(Input Opens)
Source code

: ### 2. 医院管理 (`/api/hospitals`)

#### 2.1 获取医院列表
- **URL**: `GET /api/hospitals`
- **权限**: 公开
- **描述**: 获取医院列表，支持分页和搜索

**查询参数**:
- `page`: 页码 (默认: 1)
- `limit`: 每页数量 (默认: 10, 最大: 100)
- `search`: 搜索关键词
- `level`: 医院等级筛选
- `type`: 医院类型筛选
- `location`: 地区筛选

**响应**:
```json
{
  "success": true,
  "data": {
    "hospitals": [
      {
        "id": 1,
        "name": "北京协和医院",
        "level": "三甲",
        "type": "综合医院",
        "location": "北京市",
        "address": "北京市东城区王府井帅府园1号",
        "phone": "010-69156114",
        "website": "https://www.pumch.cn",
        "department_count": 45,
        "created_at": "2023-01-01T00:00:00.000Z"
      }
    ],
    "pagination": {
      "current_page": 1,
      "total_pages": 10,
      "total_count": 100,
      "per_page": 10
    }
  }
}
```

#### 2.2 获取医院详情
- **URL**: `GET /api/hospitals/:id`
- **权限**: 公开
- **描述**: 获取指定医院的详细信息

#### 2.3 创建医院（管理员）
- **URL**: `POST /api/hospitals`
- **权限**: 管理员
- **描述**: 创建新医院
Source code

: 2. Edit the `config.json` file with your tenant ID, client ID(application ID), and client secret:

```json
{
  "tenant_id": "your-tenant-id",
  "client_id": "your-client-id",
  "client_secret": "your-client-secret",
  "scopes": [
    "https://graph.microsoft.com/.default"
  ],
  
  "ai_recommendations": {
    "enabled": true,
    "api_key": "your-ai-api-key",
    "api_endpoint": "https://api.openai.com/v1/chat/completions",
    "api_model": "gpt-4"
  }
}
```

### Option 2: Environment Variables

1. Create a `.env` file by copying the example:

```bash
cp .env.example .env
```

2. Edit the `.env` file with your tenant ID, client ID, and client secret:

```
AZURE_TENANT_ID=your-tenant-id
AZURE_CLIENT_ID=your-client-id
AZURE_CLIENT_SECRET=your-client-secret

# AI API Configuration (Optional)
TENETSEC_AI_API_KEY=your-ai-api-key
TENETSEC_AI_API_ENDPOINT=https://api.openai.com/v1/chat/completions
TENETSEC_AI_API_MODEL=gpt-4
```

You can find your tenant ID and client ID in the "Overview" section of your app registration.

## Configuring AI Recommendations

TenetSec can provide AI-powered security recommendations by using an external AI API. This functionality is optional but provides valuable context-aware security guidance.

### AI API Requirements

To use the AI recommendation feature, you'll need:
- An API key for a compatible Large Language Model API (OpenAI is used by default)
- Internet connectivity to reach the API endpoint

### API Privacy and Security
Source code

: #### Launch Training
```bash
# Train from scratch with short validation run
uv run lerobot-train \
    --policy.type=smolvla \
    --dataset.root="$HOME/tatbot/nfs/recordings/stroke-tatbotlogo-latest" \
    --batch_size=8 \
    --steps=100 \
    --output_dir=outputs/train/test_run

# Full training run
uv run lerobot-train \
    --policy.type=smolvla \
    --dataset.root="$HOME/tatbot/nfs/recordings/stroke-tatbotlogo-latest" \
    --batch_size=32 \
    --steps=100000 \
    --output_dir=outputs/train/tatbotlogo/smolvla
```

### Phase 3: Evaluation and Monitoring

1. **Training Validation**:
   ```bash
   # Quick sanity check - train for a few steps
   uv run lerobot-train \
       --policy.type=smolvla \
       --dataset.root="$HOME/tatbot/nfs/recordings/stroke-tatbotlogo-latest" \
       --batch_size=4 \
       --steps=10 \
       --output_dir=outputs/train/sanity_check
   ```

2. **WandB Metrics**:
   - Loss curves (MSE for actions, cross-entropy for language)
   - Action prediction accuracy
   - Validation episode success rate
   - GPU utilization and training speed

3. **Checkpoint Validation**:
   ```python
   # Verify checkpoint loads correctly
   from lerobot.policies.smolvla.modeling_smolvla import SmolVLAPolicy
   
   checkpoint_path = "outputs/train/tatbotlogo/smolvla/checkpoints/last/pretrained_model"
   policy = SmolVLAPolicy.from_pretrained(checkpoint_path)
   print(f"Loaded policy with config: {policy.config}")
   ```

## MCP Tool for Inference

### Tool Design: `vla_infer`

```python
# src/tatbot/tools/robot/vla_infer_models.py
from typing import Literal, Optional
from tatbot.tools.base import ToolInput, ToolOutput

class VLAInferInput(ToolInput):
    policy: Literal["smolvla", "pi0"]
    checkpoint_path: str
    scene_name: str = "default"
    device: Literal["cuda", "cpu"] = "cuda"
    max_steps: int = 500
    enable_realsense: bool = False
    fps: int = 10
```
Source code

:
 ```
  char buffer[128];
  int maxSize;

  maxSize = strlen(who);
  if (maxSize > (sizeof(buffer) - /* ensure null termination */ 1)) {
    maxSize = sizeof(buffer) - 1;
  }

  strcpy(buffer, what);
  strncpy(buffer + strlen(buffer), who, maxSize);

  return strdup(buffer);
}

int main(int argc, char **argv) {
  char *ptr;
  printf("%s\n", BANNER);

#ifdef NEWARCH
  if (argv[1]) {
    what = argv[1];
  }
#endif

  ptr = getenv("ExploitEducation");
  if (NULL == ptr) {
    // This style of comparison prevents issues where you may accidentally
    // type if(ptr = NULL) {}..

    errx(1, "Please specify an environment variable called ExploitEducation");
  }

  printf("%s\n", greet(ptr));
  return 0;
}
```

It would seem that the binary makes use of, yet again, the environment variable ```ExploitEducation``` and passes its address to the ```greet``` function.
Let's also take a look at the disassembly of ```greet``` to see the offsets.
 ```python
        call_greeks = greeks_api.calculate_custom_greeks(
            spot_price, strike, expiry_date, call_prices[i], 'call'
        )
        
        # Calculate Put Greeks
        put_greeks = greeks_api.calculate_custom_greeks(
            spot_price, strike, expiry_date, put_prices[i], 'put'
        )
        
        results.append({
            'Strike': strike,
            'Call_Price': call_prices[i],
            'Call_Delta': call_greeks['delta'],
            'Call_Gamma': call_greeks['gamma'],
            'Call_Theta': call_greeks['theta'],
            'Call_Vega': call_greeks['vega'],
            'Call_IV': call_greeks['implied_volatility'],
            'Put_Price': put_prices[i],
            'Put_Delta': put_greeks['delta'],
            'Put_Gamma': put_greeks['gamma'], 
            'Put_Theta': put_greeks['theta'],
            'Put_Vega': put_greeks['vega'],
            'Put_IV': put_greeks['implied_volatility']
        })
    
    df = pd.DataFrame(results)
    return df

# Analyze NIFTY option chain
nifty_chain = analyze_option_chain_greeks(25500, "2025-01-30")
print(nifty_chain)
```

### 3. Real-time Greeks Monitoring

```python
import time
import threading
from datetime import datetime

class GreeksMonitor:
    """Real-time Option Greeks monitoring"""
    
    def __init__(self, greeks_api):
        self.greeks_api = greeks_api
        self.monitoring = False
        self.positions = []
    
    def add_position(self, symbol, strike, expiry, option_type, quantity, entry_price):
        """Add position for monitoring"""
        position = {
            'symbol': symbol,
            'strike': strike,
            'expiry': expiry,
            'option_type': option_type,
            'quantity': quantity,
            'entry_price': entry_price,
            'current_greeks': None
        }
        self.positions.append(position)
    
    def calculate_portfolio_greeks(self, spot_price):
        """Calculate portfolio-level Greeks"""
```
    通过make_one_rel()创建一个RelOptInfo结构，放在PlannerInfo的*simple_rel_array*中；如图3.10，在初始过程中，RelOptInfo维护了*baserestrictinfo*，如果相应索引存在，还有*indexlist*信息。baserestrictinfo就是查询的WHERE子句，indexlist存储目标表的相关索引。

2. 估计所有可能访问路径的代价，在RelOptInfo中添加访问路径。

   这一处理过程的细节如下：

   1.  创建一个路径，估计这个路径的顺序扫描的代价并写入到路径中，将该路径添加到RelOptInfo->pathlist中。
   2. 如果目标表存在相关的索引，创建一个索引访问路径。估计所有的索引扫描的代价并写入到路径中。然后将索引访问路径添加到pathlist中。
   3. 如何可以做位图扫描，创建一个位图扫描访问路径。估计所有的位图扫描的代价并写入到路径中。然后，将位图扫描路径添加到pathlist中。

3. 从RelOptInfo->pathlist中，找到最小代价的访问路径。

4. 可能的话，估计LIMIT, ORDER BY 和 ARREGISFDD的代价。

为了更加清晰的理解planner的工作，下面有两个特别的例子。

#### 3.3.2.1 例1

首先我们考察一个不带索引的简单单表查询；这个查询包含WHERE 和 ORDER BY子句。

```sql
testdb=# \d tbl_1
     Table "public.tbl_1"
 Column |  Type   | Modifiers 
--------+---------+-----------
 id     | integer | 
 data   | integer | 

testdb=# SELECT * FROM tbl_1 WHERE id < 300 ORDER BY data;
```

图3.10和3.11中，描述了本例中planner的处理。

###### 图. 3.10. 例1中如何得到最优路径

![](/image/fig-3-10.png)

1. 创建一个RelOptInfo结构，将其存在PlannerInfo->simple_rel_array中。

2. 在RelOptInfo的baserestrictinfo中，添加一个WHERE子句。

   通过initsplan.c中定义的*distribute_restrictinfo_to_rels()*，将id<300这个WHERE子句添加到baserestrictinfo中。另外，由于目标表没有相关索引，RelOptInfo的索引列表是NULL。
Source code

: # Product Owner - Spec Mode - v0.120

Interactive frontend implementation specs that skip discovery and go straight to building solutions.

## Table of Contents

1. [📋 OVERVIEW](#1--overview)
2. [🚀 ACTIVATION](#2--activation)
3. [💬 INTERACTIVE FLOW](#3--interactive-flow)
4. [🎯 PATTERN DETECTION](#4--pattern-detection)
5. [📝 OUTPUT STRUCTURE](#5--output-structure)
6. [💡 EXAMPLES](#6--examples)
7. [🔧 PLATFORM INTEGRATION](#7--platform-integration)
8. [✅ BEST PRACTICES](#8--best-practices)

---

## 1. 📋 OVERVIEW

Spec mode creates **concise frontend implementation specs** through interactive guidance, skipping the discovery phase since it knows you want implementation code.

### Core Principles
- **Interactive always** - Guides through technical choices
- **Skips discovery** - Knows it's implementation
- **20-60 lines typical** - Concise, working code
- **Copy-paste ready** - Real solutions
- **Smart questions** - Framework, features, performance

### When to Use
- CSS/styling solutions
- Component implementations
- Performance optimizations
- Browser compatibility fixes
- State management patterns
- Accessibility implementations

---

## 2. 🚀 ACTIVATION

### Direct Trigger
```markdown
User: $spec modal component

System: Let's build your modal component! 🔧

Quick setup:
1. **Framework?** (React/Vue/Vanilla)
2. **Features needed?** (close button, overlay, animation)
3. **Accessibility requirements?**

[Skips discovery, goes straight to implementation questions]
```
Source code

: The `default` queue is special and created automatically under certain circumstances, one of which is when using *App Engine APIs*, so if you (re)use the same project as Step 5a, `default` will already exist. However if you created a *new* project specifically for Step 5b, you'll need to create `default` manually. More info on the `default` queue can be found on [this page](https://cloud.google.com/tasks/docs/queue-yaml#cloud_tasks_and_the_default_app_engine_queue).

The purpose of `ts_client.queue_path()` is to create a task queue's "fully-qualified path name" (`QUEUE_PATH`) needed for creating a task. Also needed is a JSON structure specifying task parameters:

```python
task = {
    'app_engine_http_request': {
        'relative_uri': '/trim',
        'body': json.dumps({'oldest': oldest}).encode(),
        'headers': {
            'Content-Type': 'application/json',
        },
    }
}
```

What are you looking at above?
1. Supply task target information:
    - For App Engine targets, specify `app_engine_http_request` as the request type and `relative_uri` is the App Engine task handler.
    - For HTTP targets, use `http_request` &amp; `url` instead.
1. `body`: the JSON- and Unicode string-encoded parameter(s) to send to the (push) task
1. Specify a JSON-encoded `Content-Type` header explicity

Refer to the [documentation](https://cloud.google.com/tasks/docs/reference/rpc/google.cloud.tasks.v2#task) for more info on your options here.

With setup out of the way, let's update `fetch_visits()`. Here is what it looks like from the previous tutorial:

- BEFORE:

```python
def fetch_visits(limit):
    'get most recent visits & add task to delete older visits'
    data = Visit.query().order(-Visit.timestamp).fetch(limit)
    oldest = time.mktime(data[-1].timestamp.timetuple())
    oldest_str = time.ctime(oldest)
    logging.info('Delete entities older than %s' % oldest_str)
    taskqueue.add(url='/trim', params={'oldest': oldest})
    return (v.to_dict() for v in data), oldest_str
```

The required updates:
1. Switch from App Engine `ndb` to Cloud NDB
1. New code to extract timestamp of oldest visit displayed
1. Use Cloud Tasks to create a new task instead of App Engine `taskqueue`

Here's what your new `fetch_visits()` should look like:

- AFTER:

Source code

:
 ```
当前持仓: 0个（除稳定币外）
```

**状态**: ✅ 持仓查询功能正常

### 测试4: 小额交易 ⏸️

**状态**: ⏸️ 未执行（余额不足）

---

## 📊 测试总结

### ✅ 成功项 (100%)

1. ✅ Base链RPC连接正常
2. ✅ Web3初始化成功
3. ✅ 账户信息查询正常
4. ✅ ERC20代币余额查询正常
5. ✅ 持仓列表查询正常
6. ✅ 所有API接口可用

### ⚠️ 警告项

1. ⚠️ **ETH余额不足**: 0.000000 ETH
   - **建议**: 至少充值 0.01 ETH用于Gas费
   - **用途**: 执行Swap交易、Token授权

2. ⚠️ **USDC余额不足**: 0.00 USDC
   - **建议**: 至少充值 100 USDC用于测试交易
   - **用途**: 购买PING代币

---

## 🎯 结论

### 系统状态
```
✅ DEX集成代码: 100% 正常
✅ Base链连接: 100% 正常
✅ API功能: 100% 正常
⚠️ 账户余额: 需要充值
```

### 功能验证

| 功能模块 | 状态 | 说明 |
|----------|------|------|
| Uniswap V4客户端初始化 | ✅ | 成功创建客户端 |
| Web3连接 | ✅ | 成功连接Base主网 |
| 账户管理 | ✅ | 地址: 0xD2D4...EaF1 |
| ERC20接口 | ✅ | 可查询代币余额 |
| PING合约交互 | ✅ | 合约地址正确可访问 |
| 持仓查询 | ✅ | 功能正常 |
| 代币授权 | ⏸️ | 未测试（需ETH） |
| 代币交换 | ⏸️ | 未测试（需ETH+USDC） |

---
(Input Closes)
> **About this task**: The answer must be every line from the entries above that holds the string "self".

> **Exercise output**:
    def __init__(self, greeks_api):
        self.greeks_api = greeks_api
        self.monitoring = False
        self.positions = []
    def add_position(self, symbol, strike, expiry, option_type, quantity, entry_price):
        self.positions.append(position)
    def calculate_portfolio_greeks(self, spot_price):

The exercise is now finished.